Fontanes[2] est inséparable de Joubert, « le seul homme, disait-il, que j’estime, chérisse et honore sans restriction. » Ils s’étaient connus à Paris. D’origine protestante, mais élevé par une mère catholique, par un prêtre janséniste et par les oratoriens de Niort, la vie facile du monde et des lettres avait entraîné le jeune Fontanes dans son tourbillon. Il s’était épris de Voltaire. Mais de son éducation première il avait gardé un certain tour d’imagination et de sensibilité volontiers religieux, sinon chrétien : la Chartreuse, le Jour des morts[3] nous en sont

  1. Pensées, éd. Raynal, p. 4, 21 (I, LX). — Cf. Toutes les pensées du titre I, en particulier les pensées LIII, LXI LXII, LXV, LXVIII, LXX, CVII, CXII, CXIX, CXXVII. — Voyez sur Joubert la Revue du 15 août 1910.
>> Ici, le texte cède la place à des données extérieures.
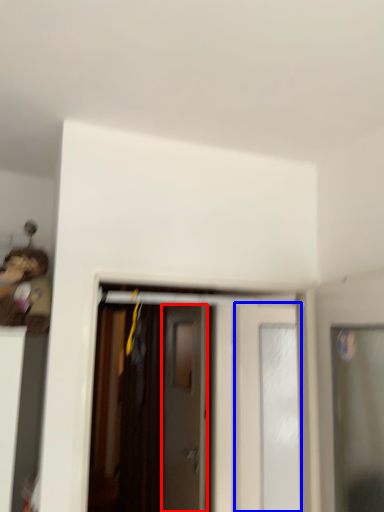
Question: Which point is further to the camera, door (highlighted by a red box) or door (highlighted by a blue box)?

Choices:
 (A) door
 (B) door

Answer: (A)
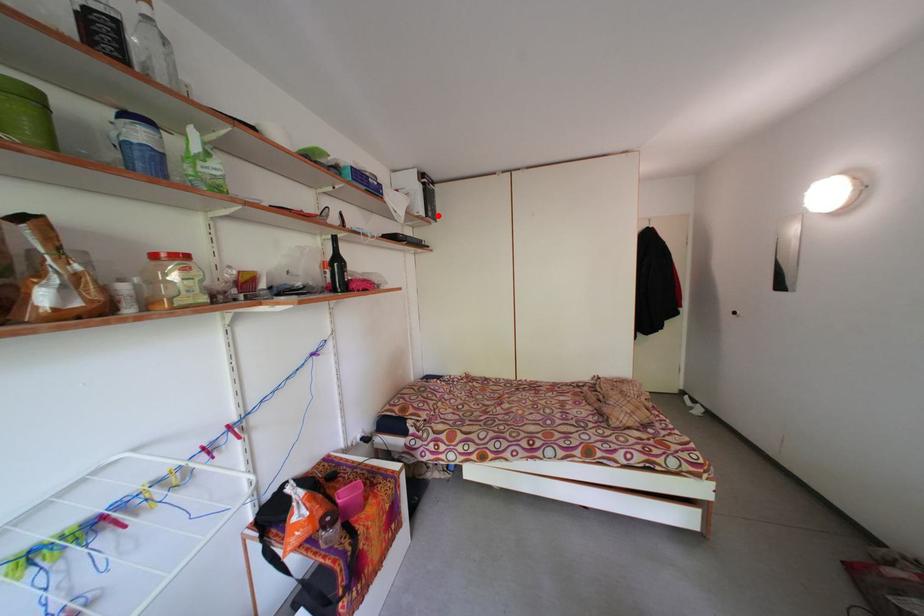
  2. Voyez, sur Fontanes, l’article de Sainte-Beuve (Portraits littéraires, t. II), et son Chateaubriand ; les Mémoires d’Outre-Tombe ; les Correspondant de Joubert ; Louis Bertrand, la Fin du classicisme et le retour à l’antique, p. 329-340 ; Henri Potez, l’Élégie en France avant le Romantisme, p. 331-349 ; et G. Pailhès, Chateaubriand, sa femme et ses amis, et Du nouveau sur Joubert. Fontanes est encore un de ces sujets qui mériteraient tout un livre.
  3. Dans son Paris du 24 octobre 1795, Peltier publiait le Jour des Morts, et il écrivait à ce propos : « On se rappelle le mot de Voltaire à un jeune poète qui le consultait sur le parti qu’il devait prendre dans son ouvrage sur Dieu : Le parti de Dieu, c’est le plus poétique. Entre les idées religieuses qui peuvent émouvoir l’âme et intéresser l’imagination, la Fête des Morts est particulièrement propre à produire cet effet… Et si l’on joint à cette puissance des idées religieuses le charme des tableaux analogues de la nature, on est sûr d’atteindre le véritable but des beaux-arts, c’est-à-dire de toucher et de plaire. L’auteur du Jour des Morts y a complètement réussi. » (t. III, p. 172). — Ces lignes n’ont pu manquer de tomber sous les yeux de Chateaubriand, et nous pouvons être assurés qu’elles n’ont pas été perdues pour lui.